The extreme radiation environments described in this book include photons, electrons, neutrons, protons, and heavy ions of various energies. These forms of radiation comprise the natural space, atmospheric, nuclear reactor, and particle accelerator environments, as well as nuclear weapons environments. Electronic parts and materials used in these environments must be able to function after exposure to these forms of radiation. In order to determine that parts and materials will meet the radiation requirements for their specific application, it is necessary to test the parts to demonstrate that they will function without failure when exposed to the specified radiation levels. Often it is not possible to test the parts in the actual environment, but instead they must be exposed in a laboratory radiation environment that simulates the actual environment. In order to simulate the actual environments, one must know the effects of the radiation on the critical electrical parameters. The most widely used radiation-sensitive materials in microelectronics are silicon (Si) and silicon dioxide (SiO2). The most important effects of the radiation are ionization energy deposition (total ionizing dose, TID) and nonionization energy loss (NIEL), or displacement damage dose (DDD). The units most often used for these parameters are rad (material), 100 erg/g, and 1 MeV equivalent neutrons/cm2 fluence, ~2 × 10−6 MeV-cm2/mg, respectively.
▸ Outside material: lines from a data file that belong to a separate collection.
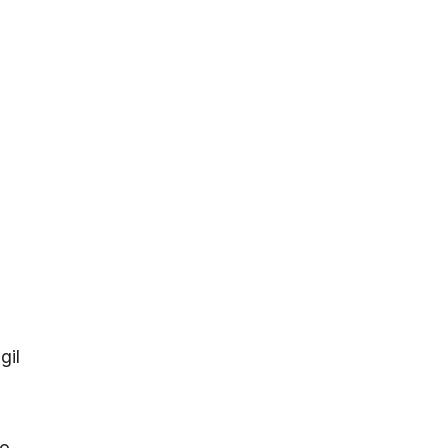
gil
ão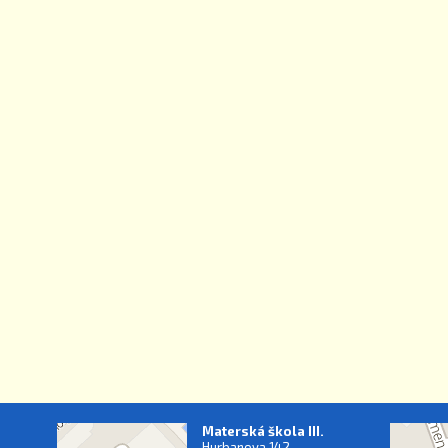
Materská škola III.
Hurbanova 142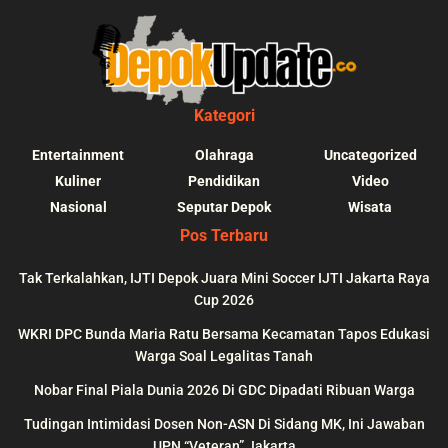
Kategori
Entertainment
Olahraga
Uncategorized
Kuliner
Pendidikan
Video
Nasional
Seputar Depok
Wisata
Pos Terbaru
Tak Terkalahkan, IJTI Depok Juara Mini Soccer IJTI Jakarta Raya
Cup 2026
blic_html/depokupdate.co/wp-
on
991
Warning
: file_get_contents(http
WKRI DPC Bunda Maria Ratu Bersama Kecamatan Tapos Edukasi
ws/lib/theme-helper.php
line
content/themes/jnews/a
Warga Soal Legalitas Tanah
failed to open stream: n
Nobar Final Piala Dunia 2026 Di GDC Dipadati Ribuan Warga
could be found in
Tudingan Intimidasi Dosen Non-ASN Di Sidang MK, Ini Jawaban
UPN “Veteran” Jakarta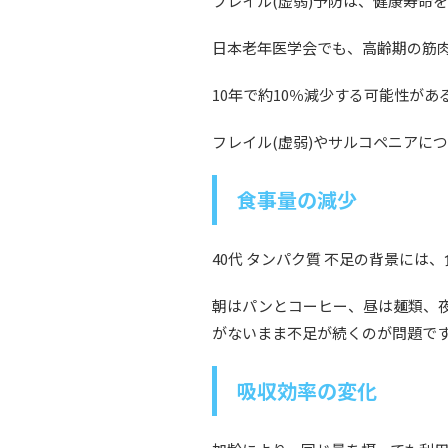
フレイル(虚弱)予防は、健康寿命
日本老年医学会でも、高齢期の筋
10年で約10％減少する可能性が
フレイル(虚弱)やサルコペニアに
食事量の減少
40代 タンパク質 不足の背景には
朝はパンとコーヒー、昼は麺類、
がないまま不足が続くのが問題で
吸収効率の変化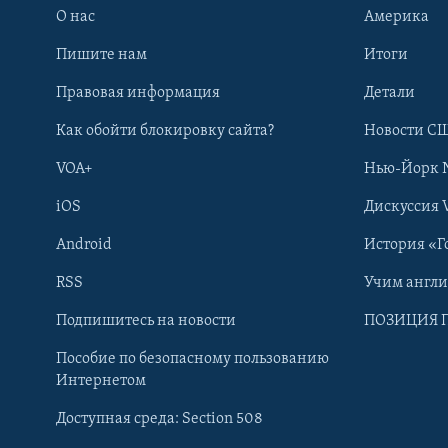
О нас
Америка
Пишите нам
Итоги
Правовая информация
Детали
Как обойти блокировку сайта?
Новости СШ
VOA+
Нью-Йорк 
iOS
Дискуссия 
Android
История «Г
RSS
Учим англ
Learning English
Подпишитесь на новости
ПОЗИЦИЯ 
Пособие по безопасному пользованию
СОЦИАЛЬНЫЕ СЕТИ
Интернетом
Доступная среда: Section 508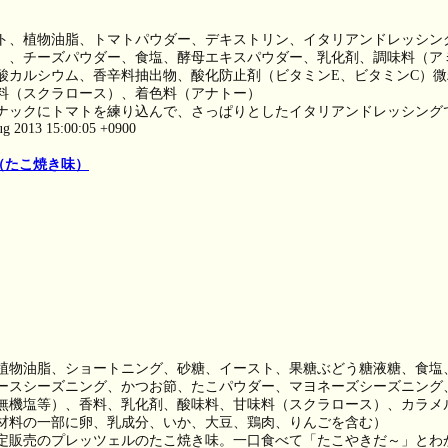
ト、植物油脂、トマトパウダー、デキストリン、イタリアンドレッシン
）、チーズパウダー、食塩、酵母エキスパウダー、乳化剤、調味料（ア
酸カルシウム、香辛料抽出物、酸化防止剤（ビタミンE、ビタミンC）
料（スクラロース）、着色料（アナトー）
ナックにトマトを練り込んで、さっぱりとしたイタリアンドレッシング
ug 2013 15:00:05 +0900
（たこ焼き味）
植物油脂、ショートニング、砂糖、イースト、果糖ぶどう糖液糖、食塩
ースシーズニング、かつお節、たこパウダー、マヨネーズシーズニング
無機塩等）、香料、乳化剤、酸味料、甘味料（スクラロース）、カラメ
材料の一部に卵、乳成分、いか、大豆、鶏肉、りんごを含む）
定販売のプレッツェルのたこ焼き味。一口食べて「たこやきだ～」とわ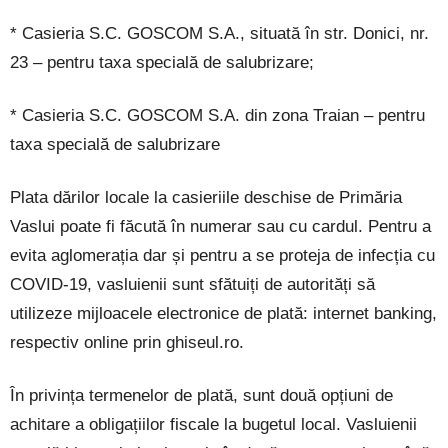
* Casieria S.C. GOSCOM S.A., situată în str. Donici, nr.
23 – pentru taxa specială de salubrizare;
* Casieria S.C. GOSCOM S.A. din zona Traian – pentru
taxa specială de salubrizare
Plata dărilor locale la casieriile deschise de Primăria
Vaslui poate fi făcută în numerar sau cu cardul. Pentru a
evita aglomerația dar și pentru a se proteja de infecția cu
COVID-19, vasluienii sunt sfătuiți de autorități să
utilizeze mijloacele electronice de plată: internet banking,
respectiv online prin ghiseul.ro.
În privința termenelor de plată, sunt două opțiuni de
achitare a obligațiilor fiscale la bugetul local. Vasluienii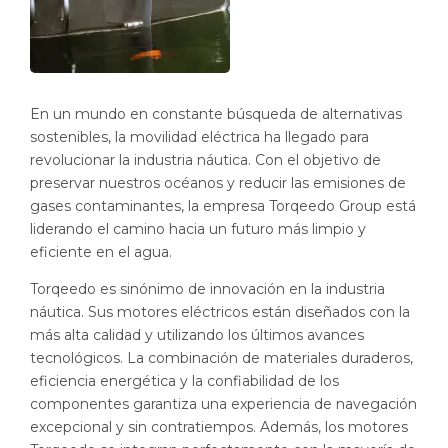
En un mundo en constante búsqueda de alternativas
sostenibles, la movilidad eléctrica ha llegado para
revolucionar la industria náutica. Con el objetivo de
preservar nuestros océanos y reducir las emisiones de
gases contaminantes, la empresa Torqeedo Group está
liderando el camino hacia un futuro más limpio y
eficiente en el agua.
Torqeedo es sinónimo de innovación en la industria
náutica. Sus motores eléctricos están diseñados con la
más alta calidad y utilizando los últimos avances
tecnológicos. La combinación de materiales duraderos,
eficiencia energética y la confiabilidad de los
componentes garantiza una experiencia de navegación
excepcional y sin contratiempos. Además, los motores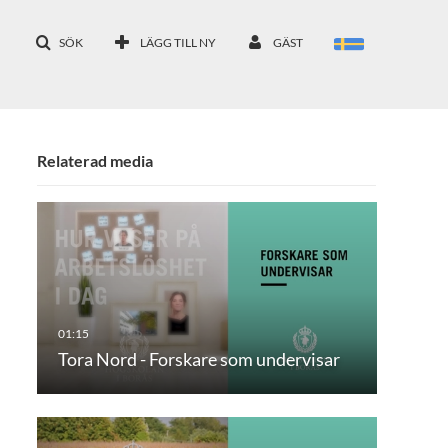
SÖK
LÄGG TILL NY
GÄST
Relaterad media
Tora Nord - Forskare som undervisar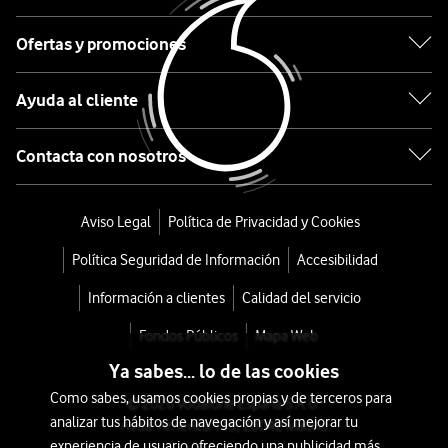
16
Pro
Ofertas y promociones
512GB
Ayuda al cliente
Titanio
Contacta con nosotros
negro
desde
Aviso Legal
Política de Privacidad y Cookies
1.548
Política Seguridad de Información
Accesibilidad
€
o
Información a clientes
Calidad del servicio
39
Fondos Públicos
Mapa Web
€/mes
x
Ya sabes... lo de las cookies
36
Como sabes, usamos cookies propias y de terceros para
meses
© 2026 Vodafone España S.A.U.
analizar tus hábitos de navegación y así mejorar tu
Avda. América 115, 28042 Madrid
+
experiencia de usuario ofreciendo una publicidad más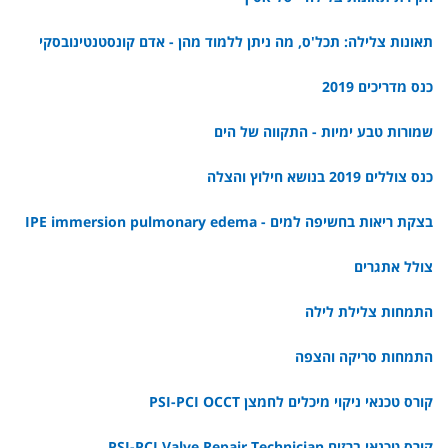
תאונות צלילה: תכל'ס, מה ניתן ללמוד מהן - אדם קונסטנטינובסקי
כנס מדריכים 2019
שמורות טבע ימיות - התקווה של הים
כנס צוללים 2019 בנושא חילוץ והצלה
בצקת ריאות בחשיפה למים - IPE immersion pulmonary edema
צולל אתגרים
התמחות צלילת לילה
התמחות סריקה והצפה
קורס טכנאי ניקוי מיכלים לחמצן PSI-PCI OCCT
קורס טכנאי ברזים PSI-PCI Valve Repair Technician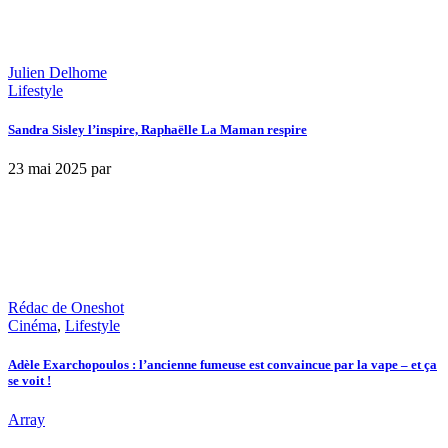
Julien Delhome
Lifestyle
Sandra Sisley l’inspire, Raphaëlle La Maman respire
23 mai 2025
par
Rédac de Oneshot
Cinéma
,
Lifestyle
Adèle Exarchopoulos : l’ancienne fumeuse est convaincue par la vape – et ça
se voit !
Array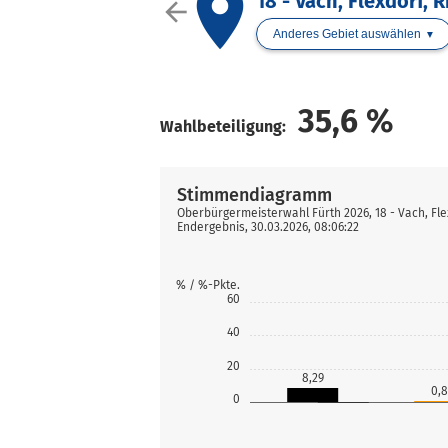
place
18 - Vach, Flexdorf,
arrow_back
Anderes Gebiet auswählen
35,6
%
Wahlbeteiligung:
Stimmendiagramm
Oberbürgermeisterwahl Fürth 2026, 18 - Vach, Fl
Endergebnis, 30.03.2026, 08:06:22
% / %-Pkte.
60
40
20
8,29
0,
0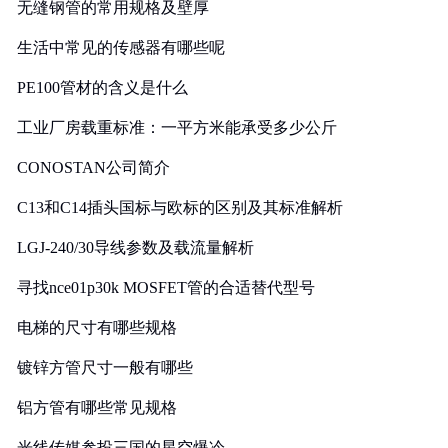
无缝钢管的常用规格及壁厚
生活中常见的传感器有哪些呢
PE100管材的含义是什么
工业厂房载重标准：一平方米能承受多少公斤
CONOSTAN公司简介
C13和C14插头国标与欧标的区别及其标准解析
LGJ-240/30导线参数及载流量解析
寻找nce01p30k MOSFET管的合适替代型号
电梯的尺寸有哪些规格
镀锌方管尺寸一般有哪些
铝方管有哪些常见规格
光线传媒参投三国的星空爆冷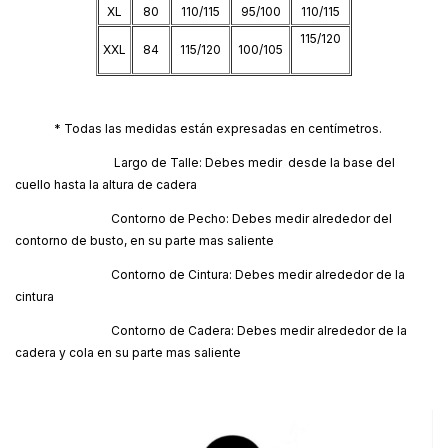
XL
80
110/115
95/100
110/115
115/120
XXL
84
115/120
100/105
* Todas las medidas están expresadas en centímetros.
Largo de Talle: Debes medir desde la base del
cuello hasta la altura de cadera
Contorno de Pecho: Debes medir alrededor del
contorno de busto, en su parte mas saliente
Contorno de Cintura: Debes medir alrededor de la
cintura
Contorno de Cadera: Debes medir alrededor de la
cadera y cola en su parte mas saliente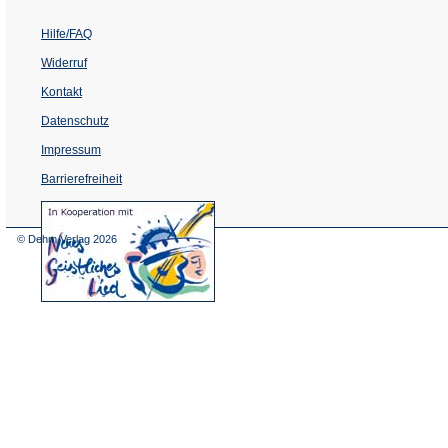
Hilfe/FAQ
Widerruf
Kontakt
Datenschutz
Impressum
Barrierefreiheit
(Öffnet
in
einem
© Dehm Verlag
2026
neuen
Tab)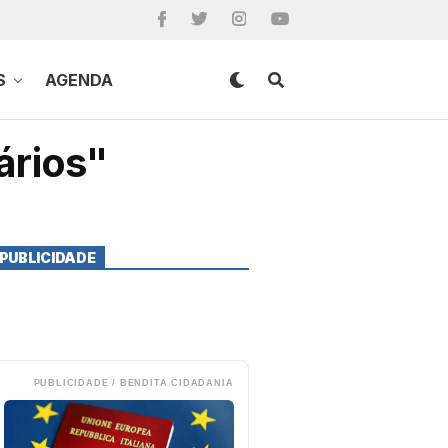
S
AGENDA
ários"
PUBLICIDADE
PUBLICIDADE / BENDITA CIDADANIA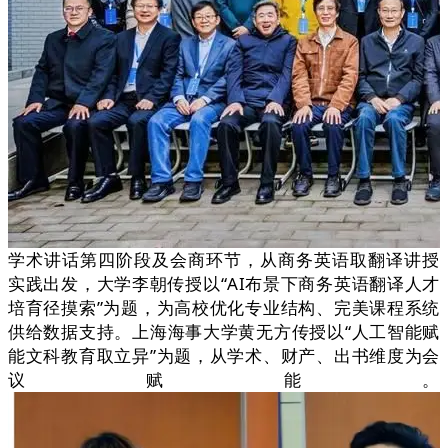
学术讲话第四阶段及会商环节，从商务英语取翻译讲授
实践出发，大学李朝传授以“AI布景下商务英语翻译人才
培育径摸索”为题，为高校优化专业结构、完美课程系统
供给数据支持。上海海事大学黄无方传授以“人工智能赋
能文科教育取立异”为题，从学术、财产、出书维度为会
议赋能。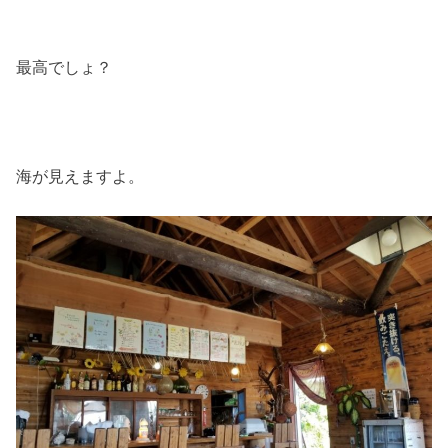
最高でしょ？
海が見えますよ。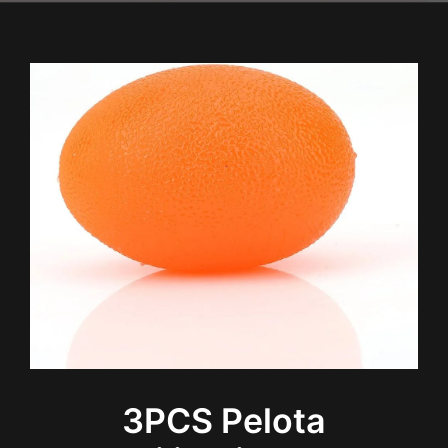
3PCS Pelota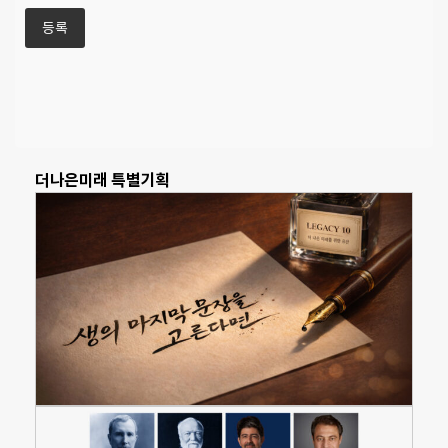
더나은미래 특별기획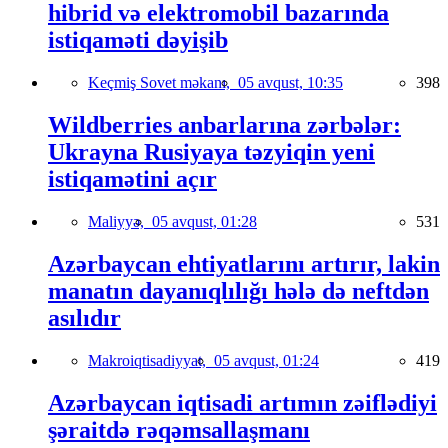
hibrid və elektromobil bazarında
istiqaməti dəyişib
Keçmiş Sovet məkanı,
05 avqust, 10:35
398
Wildberries anbarlarına zərbələr:
Ukrayna Rusiyaya təzyiqin yeni
istiqamətini açır
Maliyyə,
05 avqust, 01:28
531
Azərbaycan ehtiyatlarını artırır, lakin
manatın dayanıqlılığı hələ də neftdən
asılıdır
Makroiqtisadiyyat,
05 avqust, 01:24
419
Azərbaycan iqtisadi artımın zəiflədiyi
şəraitdə rəqəmsallaşmanı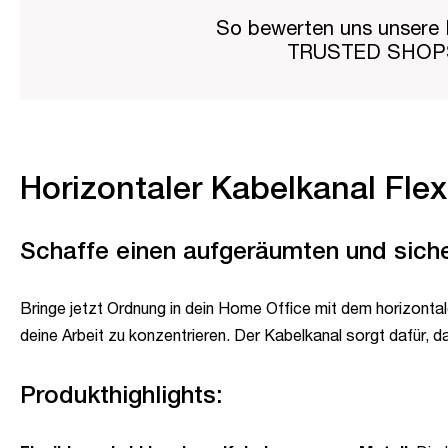
So bewerten uns unsere 
TRUSTED SHO
Horizontaler Kabelkanal Fle
Schaffe einen aufgeräumten und siche
Bringe jetzt Ordnung in dein Home Office mit dem horizontale
deine Arbeit zu konzentrieren. Der Kabelkanal sorgt dafür, d
Produkthighlights:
For single-event effects from heavy ions, the primary effect is energy deposition per unit path length or linear energy transfer (LET), given in pC/μm or MeV-cm2/mg, where ~1 pC/μm = ~100 MeV-cm2/mg. These simple concepts of measuring all effects in terms of TID, DDD, and LET do not always work for the simulation of actual radiation environments. However, the basic approach to performing laboratory tests to simulate the effects of the various radiation environments is based on these simple concepts. The primary radiation sources used to test microelectronic devices for the various effects are 60Co gamma rays (~1 MeV) and 10 keV x-rays for TID, nuclear reactor or accelerator/target generated neutrons for DDD and accelerator-generated heavy ions or protons for singleevent effects.